Horton, 45, the bank’s president, said he has already recruited a staff to open an Orange County branch in the next few months. As a former division president at Mellon 1st Business Bank, Horton had oversight of its offices in Orange County, the South Bay and Inland Empire.


One of the toughest decisions in opening a bank is finding the right location. 1st Enterprise Bank moved into the old Barker Bros.’ furniture store on 7th Street, across from the Fine Arts Building. A massive steel vault in the bank’s lobby had to be brought in by crane through a window. The bank’s second-floor office overlooks a lobby that was built in the 1920s and is evocative of that era of old money.



Double vision


When Horton and Black left Mellon 1st Business Bank in June 2005, they spent six months recruiting 64 founding shareholders, who are equally divided between Los Angeles and Orange County. Of the 13 directors, six are bankers or former bankers and seven are business owners or professionals, also split between the two regions.


“We made a strategic decision to have not just former bank CEOs but also business executives who have their own spheres of influence in Los Angeles and Orange County,” Black said.
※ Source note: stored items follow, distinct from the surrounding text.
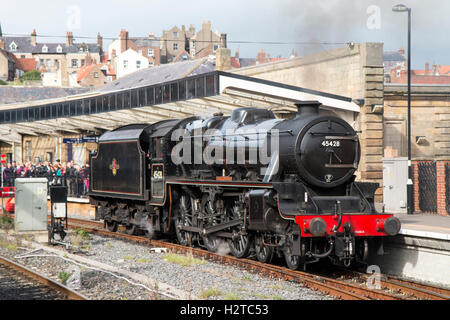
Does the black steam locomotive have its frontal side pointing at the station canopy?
no

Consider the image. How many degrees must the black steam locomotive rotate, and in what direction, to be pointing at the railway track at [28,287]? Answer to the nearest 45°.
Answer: approximately 90° to its right

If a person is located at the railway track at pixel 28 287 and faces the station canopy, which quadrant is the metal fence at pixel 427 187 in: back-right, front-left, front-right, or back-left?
front-right

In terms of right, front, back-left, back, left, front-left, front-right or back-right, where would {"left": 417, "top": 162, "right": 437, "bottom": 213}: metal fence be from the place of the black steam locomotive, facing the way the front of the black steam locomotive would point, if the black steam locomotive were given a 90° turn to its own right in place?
back

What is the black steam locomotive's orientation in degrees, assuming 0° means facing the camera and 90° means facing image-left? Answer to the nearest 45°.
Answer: approximately 315°
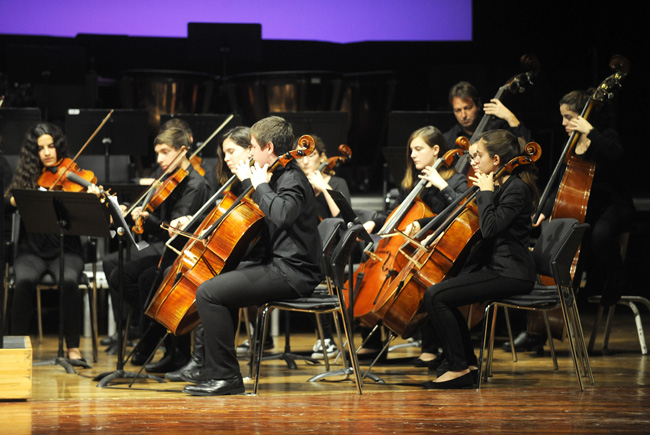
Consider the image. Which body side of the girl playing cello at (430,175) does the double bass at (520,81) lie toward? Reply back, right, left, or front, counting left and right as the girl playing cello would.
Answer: back

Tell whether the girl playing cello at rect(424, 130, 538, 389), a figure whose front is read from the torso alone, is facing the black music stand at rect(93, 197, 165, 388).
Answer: yes

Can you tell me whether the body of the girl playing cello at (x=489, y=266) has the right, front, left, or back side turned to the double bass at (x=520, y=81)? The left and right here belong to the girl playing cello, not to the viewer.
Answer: right

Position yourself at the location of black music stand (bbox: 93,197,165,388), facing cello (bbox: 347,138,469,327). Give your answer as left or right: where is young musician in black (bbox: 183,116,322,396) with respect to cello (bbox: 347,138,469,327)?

David Holman, the bank’s new chairman, spent 25 years at the Southern California Banking Group of First Interstate Bank before Wells Fargo Bank bought it. He said he was “motivated to put on a tie again” when he saw the financial commitments made by senior managers. Board members own 25 percent of outstanding shares.


The bank also lured another Mellon banker, Jeffrey McGraa, as executive vice president and chief credit officer. Bob Prout, from Commerce National Bank in Fullerton, joined as senior vice president and chief financial officer.


“Many people say that there are so many banks out there, how do you differentiate yourself?” said Holman, 57. “But you really just have to move a little bit of market share.”


Independent business banks in Los Angeles often lure customers from Bank of America, which has 22.4 percent market share in Los Angeles, and Wells Fargo Bank, with 12.3 percent.


One of the primary reasons so many independent banks have flourished is that middle market companies run by entrepreneurs demand a high level of customer service, one of the few areas of differentiation among banks.


1st Enterprise Bank will also be competing against a flurry of banks that have opened in the past few years including 1st Century Bank, formed by industry veterans Dick Cupp and Alan Rothenberg, and Private Bank, led by veteran banker Steven Broidy, a former vice chairman of City National Bank.


“If you compare California with other states, this is a large economy that can still sustain and absorb new entrants into the market,” said real estate veteran Raffi Krikorian, president of Investment Real Estate Associates in Encino and chairman of California Business Bank, which opened last year in downtown Los Angeles and now has $50 million in assets. “The pie really is big enough to split among many banks.”


The past few years have been marked by an unprecedented number of bank openings. Such a surge is typically cyclical and is often followed by periods of mergers and consolidations.


Ed Carpenter, founder and chief executive of Carpenter & Co., an Irvine-based investment-banking firm, has long maintained that Los Angeles is an “underbanked” market with fewer banks, per capita, than any state in the U.S.


“Los Angeles is nowhere near saturation,” he said. “And this is really the first bank to have a Los Angeles/Orange County management team.”